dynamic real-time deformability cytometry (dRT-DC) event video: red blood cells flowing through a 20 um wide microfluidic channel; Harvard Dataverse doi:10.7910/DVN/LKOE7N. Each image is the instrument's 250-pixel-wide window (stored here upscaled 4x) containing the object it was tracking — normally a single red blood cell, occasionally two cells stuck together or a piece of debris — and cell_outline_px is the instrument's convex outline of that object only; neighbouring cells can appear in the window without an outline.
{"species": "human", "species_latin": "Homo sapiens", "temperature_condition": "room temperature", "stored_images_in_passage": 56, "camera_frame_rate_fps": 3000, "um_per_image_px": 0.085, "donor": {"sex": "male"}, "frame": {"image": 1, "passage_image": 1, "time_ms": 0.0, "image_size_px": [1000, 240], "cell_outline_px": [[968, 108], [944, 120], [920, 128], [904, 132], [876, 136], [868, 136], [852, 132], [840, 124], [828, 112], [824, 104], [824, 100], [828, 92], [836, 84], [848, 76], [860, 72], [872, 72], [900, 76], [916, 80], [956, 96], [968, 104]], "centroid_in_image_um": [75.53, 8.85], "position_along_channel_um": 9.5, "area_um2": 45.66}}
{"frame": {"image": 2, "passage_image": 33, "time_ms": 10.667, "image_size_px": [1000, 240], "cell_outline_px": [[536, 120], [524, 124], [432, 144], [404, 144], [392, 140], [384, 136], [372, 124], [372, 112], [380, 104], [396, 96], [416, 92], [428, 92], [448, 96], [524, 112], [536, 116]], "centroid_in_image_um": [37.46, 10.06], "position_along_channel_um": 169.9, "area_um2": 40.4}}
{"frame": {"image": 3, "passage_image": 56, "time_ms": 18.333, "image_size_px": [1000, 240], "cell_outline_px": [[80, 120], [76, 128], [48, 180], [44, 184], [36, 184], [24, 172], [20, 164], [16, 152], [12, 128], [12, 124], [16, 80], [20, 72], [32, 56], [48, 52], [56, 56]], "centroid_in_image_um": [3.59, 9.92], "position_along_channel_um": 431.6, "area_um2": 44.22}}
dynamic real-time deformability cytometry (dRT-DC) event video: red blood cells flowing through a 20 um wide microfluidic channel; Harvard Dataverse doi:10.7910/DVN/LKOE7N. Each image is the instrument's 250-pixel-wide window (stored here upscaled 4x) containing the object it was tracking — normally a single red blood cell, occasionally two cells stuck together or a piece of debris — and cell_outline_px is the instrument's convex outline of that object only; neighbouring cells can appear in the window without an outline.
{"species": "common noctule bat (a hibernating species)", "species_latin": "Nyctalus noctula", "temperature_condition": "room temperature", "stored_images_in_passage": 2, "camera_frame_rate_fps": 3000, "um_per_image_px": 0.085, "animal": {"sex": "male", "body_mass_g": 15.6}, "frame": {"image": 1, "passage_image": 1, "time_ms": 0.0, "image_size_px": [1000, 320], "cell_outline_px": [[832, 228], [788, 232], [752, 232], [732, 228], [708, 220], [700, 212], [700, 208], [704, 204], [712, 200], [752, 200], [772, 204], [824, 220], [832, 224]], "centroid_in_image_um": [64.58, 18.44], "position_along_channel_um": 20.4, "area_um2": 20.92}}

[REQUIRED TASK]
The full set of records should be duplicated exactly.

[SOLUTION TO THIS PROBLEM]
dynamic real-time deformability cytometry (dRT-DC) event video: red blood cells flowing through a 20 um wide microfluidic channel; Harvard Dataverse doi:10.7910/DVN/LKOE7N. Each image is the instrument's 250-pixel-wide window (stored here upscaled 4x) containing the object it was tracking — normally a single red blood cell, occasionally two cells stuck together or a piece of debris — and cell_outline_px is the instrument's convex outline of that object only; neighbouring cells can appear in the window without an outline.
{"species": "human", "species_latin": "Homo sapiens", "temperature_condition": "room temperature", "stored_images_in_passage": 56, "camera_frame_rate_fps": 3000, "um_per_image_px": 0.085, "donor": {"sex": "male"}, "frame": {"image": 1, "passage_image": 1, "time_ms": 0.0, "image_size_px": [1000, 240], "cell_outline_px": [[968, 108], [944, 120], [920, 128], [904, 132], [876, 136], [868, 136], [852, 132], [840, 124], [828, 112], [824, 104], [824, 100], [828, 92], [836, 84], [848, 76], [860, 72], [872, 72], [900, 76], [916, 80], [956, 96], [968, 104]], "centroid_in_image_um": [75.53, 8.85], "position_along_channel_um": 9.5, "area_um2": 45.66}}
{"frame": {"image": 2, "passage_image": 33, "time_ms": 10.667, "image_size_px": [1000, 240], "cell_outline_px": [[536, 120], [524, 124], [432, 144], [404, 144], [392, 140], [384, 136], [372, 124], [372, 112], [380, 104], [396, 96], [416, 92], [428, 92], [448, 96], [524, 112], [536, 116]], "centroid_in_image_um": [37.46, 10.06], "position_along_channel_um": 169.9, "area_um2": 40.4}}
{"frame": {"image": 3, "passage_image": 56, "time_ms": 18.333, "image_size_px": [1000, 240], "cell_outline_px": [[80, 120], [76, 128], [48, 180], [44, 184], [36, 184], [24, 172], [20, 164], [16, 152], [12, 128], [12, 124], [16, 80], [20, 72], [32, 56], [48, 52], [56, 56]], "centroid_in_image_um": [3.59, 9.92], "position_along_channel_um": 431.6, "area_um2": 44.22}}
dynamic real-time deformability cytometry (dRT-DC) event video: red blood cells flowing through a 20 um wide microfluidic channel; Harvard Dataverse doi:10.7910/DVN/LKOE7N. Each image is the instrument's 250-pixel-wide window (stored here upscaled 4x) containing the object it was tracking — normally a single red blood cell, occasionally two cells stuck together or a piece of debris — and cell_outline_px is the instrument's convex outline of that object only; neighbouring cells can appear in the window without an outline.
{"species": "common noctule bat (a hibernating species)", "species_latin": "Nyctalus noctula", "temperature_condition": "room temperature", "stored_images_in_passage": 2, "camera_frame_rate_fps": 3000, "um_per_image_px": 0.085, "animal": {"sex": "male", "body_mass_g": 15.6}, "frame": {"image": 1, "passage_image": 1, "time_ms": 0.0, "image_size_px": [1000, 320], "cell_outline_px": [[832, 228], [788, 232], [752, 232], [732, 228], [708, 220], [700, 212], [700, 208], [704, 204], [712, 200], [752, 200], [772, 204], [824, 220], [832, 224]], "centroid_in_image_um": [64.58, 18.44], "position_along_channel_um": 20.4, "area_um2": 20.92}}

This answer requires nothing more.